_WHAT YOU WILL DO_
Write out once more the lines running from the top of the entries below to the line with "Porozmawiamy o Twoich potrzebach", both ends included.

Source data:
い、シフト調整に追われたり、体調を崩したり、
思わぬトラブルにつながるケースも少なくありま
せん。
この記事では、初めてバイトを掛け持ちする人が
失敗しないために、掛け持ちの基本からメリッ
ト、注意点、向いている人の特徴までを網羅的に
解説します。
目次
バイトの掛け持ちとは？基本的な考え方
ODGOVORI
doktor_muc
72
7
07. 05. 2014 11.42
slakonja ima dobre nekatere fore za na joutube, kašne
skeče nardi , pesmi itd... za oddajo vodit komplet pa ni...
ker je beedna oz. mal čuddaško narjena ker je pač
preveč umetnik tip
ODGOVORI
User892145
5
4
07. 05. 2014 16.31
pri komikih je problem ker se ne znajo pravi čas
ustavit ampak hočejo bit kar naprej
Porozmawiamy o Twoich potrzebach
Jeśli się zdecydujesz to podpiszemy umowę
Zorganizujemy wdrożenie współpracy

_OUTPUT OF THE TASK_
い、シフト調整に追われたり、体調を崩したり、
思わぬトラブルにつながるケースも少なくありま
せん。
この記事では、初めてバイトを掛け持ちする人が
失敗しないために、掛け持ちの基本からメリッ
ト、注意点、向いている人の特徴までを網羅的に
解説します。
目次
バイトの掛け持ちとは？基本的な考え方
ODGOVORI
doktor_muc
72
7
07. 05. 2014 11.42
slakonja ima dobre nekatere fore za na joutube, kašne
skeče nardi , pesmi itd... za oddajo vodit komplet pa ni...
ker je beedna oz. mal čuddaško narjena ker je pač
preveč umetnik tip
ODGOVORI
User892145
5
4
07. 05. 2014 16.31
pri komikih je problem ker se ne znajo pravi čas
ustavit ampak hočejo bit kar naprej
Porozmawiamy o Twoich potrzebach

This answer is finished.